Dans les forêts de Sibérie : un voyage spectral
Le comédien William Mesguich propose au Théâtre de la Huchette le récit du voyage qu’a effectué Sylvain Tesson en Sibérie dans une adaptation très réussie de Charlotte Escamez. Un spectacle de grand froid qui prend la forme d’une expérience fascinante magnifiquement écrite et incarnée.
Six mois dans une cabane au bord du lac Baïkal
Ce qu’il y a de merveilleux au théâtre, c’est que toutes les expériences sont possibles. William Mesguich est né la même année, 1972, que l’écrivain voyageur dont il se fait l’incarnation dans la cabane en bois qui lui sert de décor sur la petite scène du Théâtre de la Huchette. Carrure athlétique, regard bleu acier et chevelure de chevalier nordique, il nous embarque dans un voyage incroyable, celui que réalisa Sylvain Tesson en 2010 lorsqu’un camion le lâcha en pleine forêt sibérienne, dans une cabane chauffée au bois, avec quelques réserves de vivres et de la vodka pour survivre durant 6 mois, jusqu’au dégel de l’été. La solitude, le froid sibérien, le vertige de la lecture entre l’alcool à 40 degrés et le plat quotidien de poisson, le silence de la neige ou le bombardement tellurique de la tempête qui fait trembler les planches de bois de la pauvre habitation, de tout cela il sera question dans ce superbe récit, plein d’humanité, qui fut couronné par le Prix Médicis.
Vivre en ermite
William Mesguich se fait le conteur acteur de cette épopée, nous en faisant ressentir chaque émotion, chaque expérience, chaque danger et victoire. On le suit dans toutes les étapes de cet ermitage, loin des villes occidentales et du brouhaha des voitures, juste préoccupé à pêcher pour se nourrir, ramasser du bois pour faire du feu, conserver l’énergie physique et morale de marcher dans la neige comme un cosmonaute et savourer la percée du soleil sur le lac argenté qui ruisselle.

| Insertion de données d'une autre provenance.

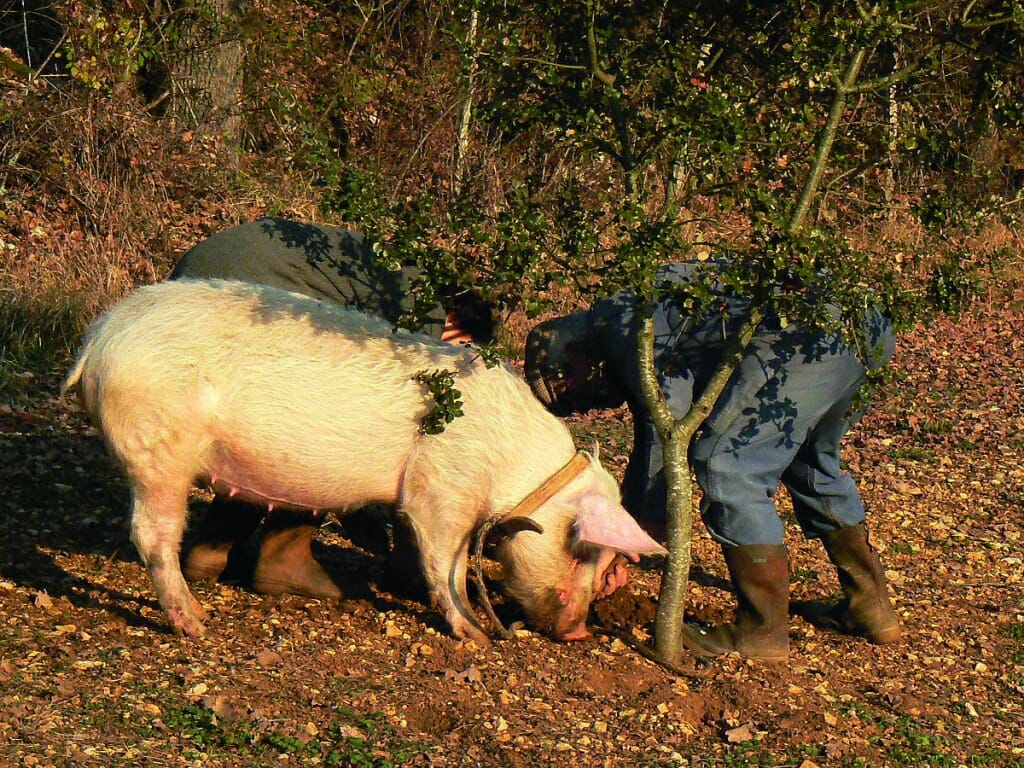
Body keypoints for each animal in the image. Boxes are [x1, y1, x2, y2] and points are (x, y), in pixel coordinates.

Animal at [64, 278, 663, 643]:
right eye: (582, 550)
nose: (579, 630)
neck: (515, 470)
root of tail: (98, 337)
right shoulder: (442, 489)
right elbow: (444, 561)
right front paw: (473, 635)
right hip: (157, 447)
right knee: (150, 532)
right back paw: (197, 624)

Gorgé d’humour et d’aphorismes philosophiques, parsemé de références à la littérature, le texte est aussi terriblement actuel par son refus d’obéir au conformisme du désir omniprésent et des besoins fabriqués par la société de consommation. Jamais didactique, mais toujours sobre et poétique, cocasse et surprenant, poétique et virulent, douloureux et sombre parfois, le récit de l’écrivain trouve en son interprète une seconde vie magnifiée : l’écriture incarnée dans un présent vivace, offerte en partage aux spectateurs comme une expérience de vie et de sérénité. Superbe et nécessaire.